**WHAT TO PRODUCE:**
When you restate the records, do so word for word and omit any picture they contain.

**SOURCE INFORMATION:**
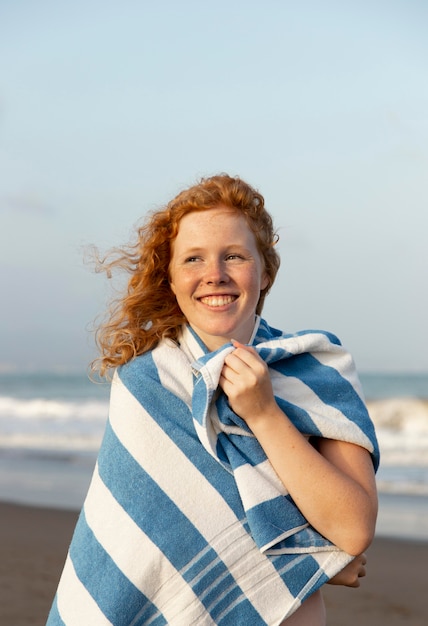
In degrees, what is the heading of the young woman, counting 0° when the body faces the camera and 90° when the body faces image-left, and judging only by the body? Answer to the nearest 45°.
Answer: approximately 0°
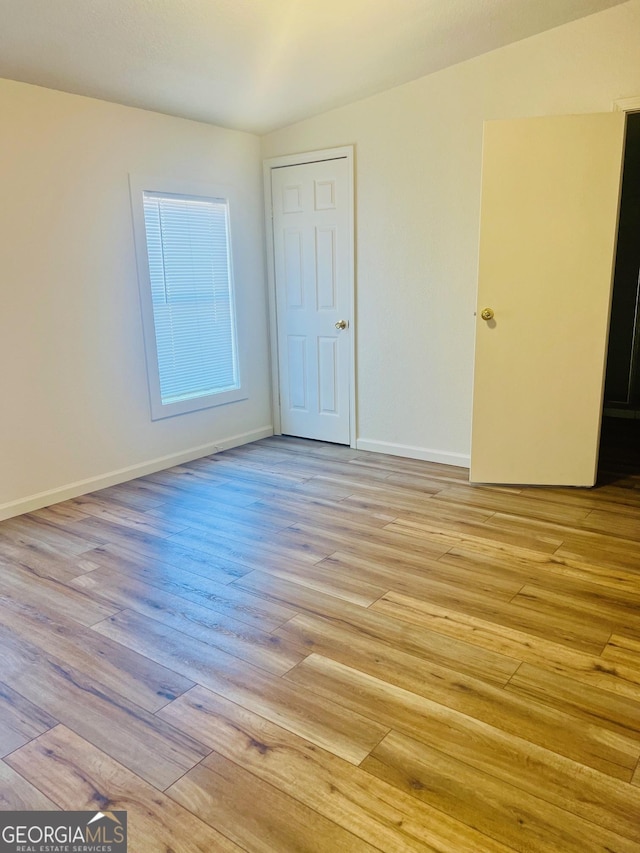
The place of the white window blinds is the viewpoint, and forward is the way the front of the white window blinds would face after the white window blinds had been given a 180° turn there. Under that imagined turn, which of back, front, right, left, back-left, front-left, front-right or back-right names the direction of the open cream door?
back

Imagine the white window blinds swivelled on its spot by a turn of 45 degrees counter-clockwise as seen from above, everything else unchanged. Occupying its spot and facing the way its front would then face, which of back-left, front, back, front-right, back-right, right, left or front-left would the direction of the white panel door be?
front

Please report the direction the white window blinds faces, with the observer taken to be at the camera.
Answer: facing the viewer and to the right of the viewer
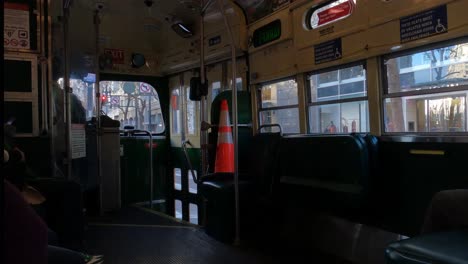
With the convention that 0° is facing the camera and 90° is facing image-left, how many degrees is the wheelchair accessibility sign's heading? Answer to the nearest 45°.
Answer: approximately 45°

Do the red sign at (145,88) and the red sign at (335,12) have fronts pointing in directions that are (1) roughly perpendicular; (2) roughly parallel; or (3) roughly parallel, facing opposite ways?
roughly perpendicular

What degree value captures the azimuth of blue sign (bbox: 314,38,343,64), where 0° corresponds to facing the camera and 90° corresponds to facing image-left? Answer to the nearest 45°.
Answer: approximately 45°

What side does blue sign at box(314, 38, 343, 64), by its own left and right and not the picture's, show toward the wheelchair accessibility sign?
left

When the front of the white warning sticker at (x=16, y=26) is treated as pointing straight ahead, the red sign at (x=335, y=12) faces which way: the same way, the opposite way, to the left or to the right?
to the right

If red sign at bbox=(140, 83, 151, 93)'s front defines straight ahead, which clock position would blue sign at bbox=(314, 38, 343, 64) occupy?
The blue sign is roughly at 11 o'clock from the red sign.

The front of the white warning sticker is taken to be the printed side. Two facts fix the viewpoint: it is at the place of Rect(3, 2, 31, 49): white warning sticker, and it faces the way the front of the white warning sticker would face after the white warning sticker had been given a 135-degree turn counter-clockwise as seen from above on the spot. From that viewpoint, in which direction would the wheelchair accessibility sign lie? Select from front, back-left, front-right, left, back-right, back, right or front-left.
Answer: right

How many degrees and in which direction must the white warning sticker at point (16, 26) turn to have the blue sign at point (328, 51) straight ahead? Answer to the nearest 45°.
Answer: approximately 45° to its left

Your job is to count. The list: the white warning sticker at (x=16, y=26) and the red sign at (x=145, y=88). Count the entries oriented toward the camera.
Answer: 2

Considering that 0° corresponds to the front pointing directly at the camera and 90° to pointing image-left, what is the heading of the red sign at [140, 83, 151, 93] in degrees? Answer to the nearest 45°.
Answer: approximately 0°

**RESULT OF THIS TASK:**
In degrees, what is the heading of the young woman, counting 0° when the body faces the camera and 90° when the body faces image-left, and judging only by the body? Answer to the nearest 45°.
Answer: approximately 0°
The place of the white window blinds is the viewpoint, and forward is the way the front of the white window blinds would face after the white window blinds had been given a 180° turn there. Under that imagined turn, which of back, front, right, left, back-left, front-left, front-right or back-right names the direction of the open cream door?
back

Imagine the white window blinds swivelled on its spot by a turn of 45 degrees counter-clockwise as seen from above, everything else unchanged. Occupying its spot and facing the way its front would then face, which of back-left, front, back, front-right, back-right, right, left or front-left would the direction of the white panel door be?
front

Please report the direction the white window blinds faces, with the observer taken to be at the camera.
Answer: facing the viewer and to the right of the viewer
With the convention that 0° is facing the camera and 90° is facing image-left, how many degrees is the wheelchair accessibility sign's heading? Answer to the nearest 45°.
Answer: approximately 45°

Do the red sign at (145,88) and the red sign at (335,12) have fronts pointing in directions that are (1) roughly perpendicular; (2) roughly parallel; or (3) roughly parallel, facing opposite ways?
roughly perpendicular

What degree value captures the azimuth of blue sign (bbox: 314,38,343,64), where 0° corresponds to facing the camera and 90° corresponds to facing image-left? Answer to the nearest 45°.
Answer: approximately 45°

What side does blue sign at box(314, 38, 343, 64), by its own left and right and not the picture's, show toward the wheelchair accessibility sign?
left

When the front of the white warning sticker at (x=16, y=26) is treated as pointing straight ahead, the red sign at (x=335, y=12) faces which way: the same way, the opposite way, to the left or to the right?
to the right

If red sign at bbox=(140, 83, 151, 93)'s front defines straight ahead, which clock position would blue sign at bbox=(314, 38, 343, 64) occupy?
The blue sign is roughly at 11 o'clock from the red sign.

The front of the white warning sticker is taken to be the printed side. Two facts fix the viewpoint: it is at the place of Rect(3, 2, 31, 49): white warning sticker, and it faces the way the front of the white warning sticker would face after the white warning sticker had been given a 135-degree turn counter-clockwise as seen from above on the spot. From that viewpoint, in which direction would the wheelchair accessibility sign lie? Select from front, back-left, front-right, left, back-right, back, right or front-left.
Answer: right

How many degrees and in which direction must the white warning sticker at point (16, 26) turn to have the blue sign at point (328, 51) straight ahead? Answer to the nearest 45°.
Answer: approximately 45° to its left

Your job is to count. The list: the white warning sticker at (x=16, y=26) and the red sign at (x=145, y=88). Count the entries oriented toward the camera.
Answer: 2

Considering that 0° corresponds to the front pointing directly at the camera and 90° to pointing image-left, what is the heading of the red sign at [140, 83, 151, 93] in degrees? Answer to the nearest 45°.
Answer: approximately 0°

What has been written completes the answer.